An external entity can change the payoffs of players: used to model a governments that can tax (subtract Tij) or give subsidies (add Tij). Example: government exiges from telephone companies that they wire also people that are very far away from cities; this produces a model in which, in a sense, telephine companies “tax” people in the cities and “subsidy” people out of cities. This means that regulations external to the “free” market (i.e. laws) are required to move the entire society into a state that is not a nash equilibrium, but that is possibly more equally fair for every single agent.
Can we model the economic market as a small world? Yes, (1) model low cost for forming local connections/links –> high clustering, (2) high value for distant connections –> low diameter, (3) high cost for distant connections –> few distant links; this is essentially the watts-strogats model that creates small world networks.
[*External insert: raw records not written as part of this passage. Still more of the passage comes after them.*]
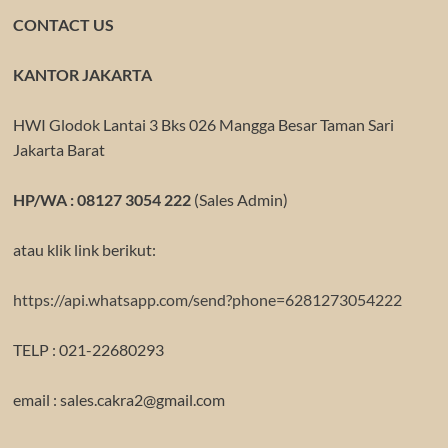
CONTACT US
KANTOR JAKARTA
HWI Glodok Lantai 3 Bks 026 Mangga Besar Taman Sari
Jakarta Barat
HP/WA : 08127 3054 222
(Sales Admin)
atau klik link berikut:
https://api.whatsapp.com/send?phone=6281273054222
TELP : 021-22680293
email : sales.cakra2@gmail.com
TOTHINK: collect the dataset of relationships between CEOs of different megacorporations (from theyrule.net, the data should be public) and do something: being in more than 1 board leads to …, centrality means that …, …
I wrote on the notes (but not at all sure where I got this info or if this is correct) that 40.000 new papers are created every single day (in a single discipline), of course nobody can process this new info. Find what NetworkBench is.
TODO: correlation between overlapping and similarity.

Network Visualization
03h00′
Katy BORNER
Indiana University, Bloomington, U.S.A.
3 hours computer session (hand-on) in which we played with different tools and different dataset, very very interesting!